C.A. – Como é que essa sua proposta é compreendida em nível da Secretaria?
O. – Ela ainda, vamos dizer assim, é incipiente. Nesse sentido, eu vou chegar até onde você quer... Até onde eu consegui caminhar.
C.A. – Sei.
O. – Bom, outra coisa, assim... Digo, isso aqui é uma novidade em sistema de administração, você ter um controle externo, que é um negócio que todo mundo tem um certo medo. Outro fato importante, para mim, é a criação do chamado Internato Social. O que seria esse Internato Social? É o seguinte: as escolas médicas, de enfermagem tem uma dificuldade de campo de estágio. Então, outra coisa que é fundamental é a gente não ter mão-de-obra especializada dentro do SUS. Por que eu não tenho? Eu não posso gostar de uma coisa que eu não conheço. Eu uso sempre uma frase do Alquimista Paracelso, que dizia o seguinte: “Só se ama o que se conhece. Quem nada conhece, nada ama. Aquele que pensa que todos os frutos amadurecem ao mesmo tempo, nada sabe a respeito das uvas.” Isso é uma verdade em medicina. Eu tenho, por exemplo, na minha época, que tinha o Projeto Rondon, eu tive colegas que se contaminaram com a idéia e hoje estão no Amazonas trabalhando. Quer dizer, como você vai pegar um médico que tem residência médica no Hospital J na zona sul e colocar ele para fazer projeto de saúde da família nessa região; ele não vai, nunca, entender aquilo. Tão logo o consultório dele comece a dar dinheiro, ele larga, mesmo que ele esteja ganhando bem no projeto. Mas ele não viveu aquilo. Aquilo não é... não faz parte do dia... Se eu pegar o aluno do quinto e sexto ano e colocar ele dentro da comunidade, é possível que ele desperte para um outro lado da vida e comece a ver aquilo de outra forma e encontre ali uma razão dele trabalhar e fazer o seu sustento, fazendo um projeto socialmente importante.

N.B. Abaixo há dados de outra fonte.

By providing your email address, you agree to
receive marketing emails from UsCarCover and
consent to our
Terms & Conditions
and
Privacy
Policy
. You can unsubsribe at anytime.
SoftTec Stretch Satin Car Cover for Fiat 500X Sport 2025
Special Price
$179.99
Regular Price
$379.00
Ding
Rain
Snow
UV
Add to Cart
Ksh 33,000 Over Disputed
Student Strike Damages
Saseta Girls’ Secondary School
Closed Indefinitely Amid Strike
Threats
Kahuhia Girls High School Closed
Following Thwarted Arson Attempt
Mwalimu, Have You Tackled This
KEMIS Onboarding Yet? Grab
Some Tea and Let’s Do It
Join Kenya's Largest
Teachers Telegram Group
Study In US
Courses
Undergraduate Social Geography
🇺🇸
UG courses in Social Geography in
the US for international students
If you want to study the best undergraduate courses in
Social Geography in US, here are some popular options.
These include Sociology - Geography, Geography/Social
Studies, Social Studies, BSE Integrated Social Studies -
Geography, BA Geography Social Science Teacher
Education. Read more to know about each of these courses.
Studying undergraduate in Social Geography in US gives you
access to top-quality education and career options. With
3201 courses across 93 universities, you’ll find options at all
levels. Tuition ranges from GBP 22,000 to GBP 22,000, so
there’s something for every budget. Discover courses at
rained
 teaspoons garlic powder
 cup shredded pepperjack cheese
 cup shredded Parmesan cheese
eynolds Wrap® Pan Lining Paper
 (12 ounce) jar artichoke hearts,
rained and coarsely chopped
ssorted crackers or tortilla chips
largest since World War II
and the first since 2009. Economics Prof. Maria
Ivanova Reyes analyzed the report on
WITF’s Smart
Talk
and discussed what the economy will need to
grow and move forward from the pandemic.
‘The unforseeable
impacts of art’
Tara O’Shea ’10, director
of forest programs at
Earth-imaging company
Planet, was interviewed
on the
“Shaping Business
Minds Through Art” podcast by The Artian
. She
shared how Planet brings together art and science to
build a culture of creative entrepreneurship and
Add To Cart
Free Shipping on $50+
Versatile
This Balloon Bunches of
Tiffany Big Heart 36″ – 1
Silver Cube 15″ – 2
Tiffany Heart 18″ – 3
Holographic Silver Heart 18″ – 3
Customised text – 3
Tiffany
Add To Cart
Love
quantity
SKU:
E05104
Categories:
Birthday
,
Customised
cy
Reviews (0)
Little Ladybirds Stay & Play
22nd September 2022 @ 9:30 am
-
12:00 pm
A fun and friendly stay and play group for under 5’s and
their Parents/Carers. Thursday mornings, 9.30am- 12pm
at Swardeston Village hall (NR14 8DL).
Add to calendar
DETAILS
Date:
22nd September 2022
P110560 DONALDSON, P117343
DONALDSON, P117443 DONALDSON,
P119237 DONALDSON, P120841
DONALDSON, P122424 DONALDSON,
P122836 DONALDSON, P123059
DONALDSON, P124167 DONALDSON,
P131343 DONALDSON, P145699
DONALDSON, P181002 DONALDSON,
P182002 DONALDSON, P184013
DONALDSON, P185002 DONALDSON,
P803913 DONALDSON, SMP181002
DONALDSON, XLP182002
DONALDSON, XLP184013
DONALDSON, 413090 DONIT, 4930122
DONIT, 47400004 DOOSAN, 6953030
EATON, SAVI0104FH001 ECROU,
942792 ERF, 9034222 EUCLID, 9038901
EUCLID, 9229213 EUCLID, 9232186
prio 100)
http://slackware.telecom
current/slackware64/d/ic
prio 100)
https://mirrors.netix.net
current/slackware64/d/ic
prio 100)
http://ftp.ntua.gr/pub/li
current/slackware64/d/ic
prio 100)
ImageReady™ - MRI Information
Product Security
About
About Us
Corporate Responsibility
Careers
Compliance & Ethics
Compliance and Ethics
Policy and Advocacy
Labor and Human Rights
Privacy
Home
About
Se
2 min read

O. – Saúde da Família. Eu colocaria esse internato... Na minha proposta, ele começaria: Saúde da Família, Assistência Primária, Emergência Não-hospitalar e Emergência Hospitalar. Ele passaria pelos quatro níveis, ao final de dois anos. Essa proposta, o Ministério da Saúde está gostando dessa idéia. Porque, para chegar onde a gente está, hoje... O QualiSUS. O pessoal que está gerindo o QualiSUS, eu passei essa coisa e eles acham que isso é uma idéia...
[FINAL DA FITA 1-A]
O. – ...é muito bem aplicado, o PBL, que é aquele projeto de aprendizado baseado no problema. O aluno vai até a comunidade, começa a conviver com o problema e traz para a Academia, a ser discutido, aquele problema. Então, eu acho que o PBL é uma coisa que bate muito bem, dentro deste sistema.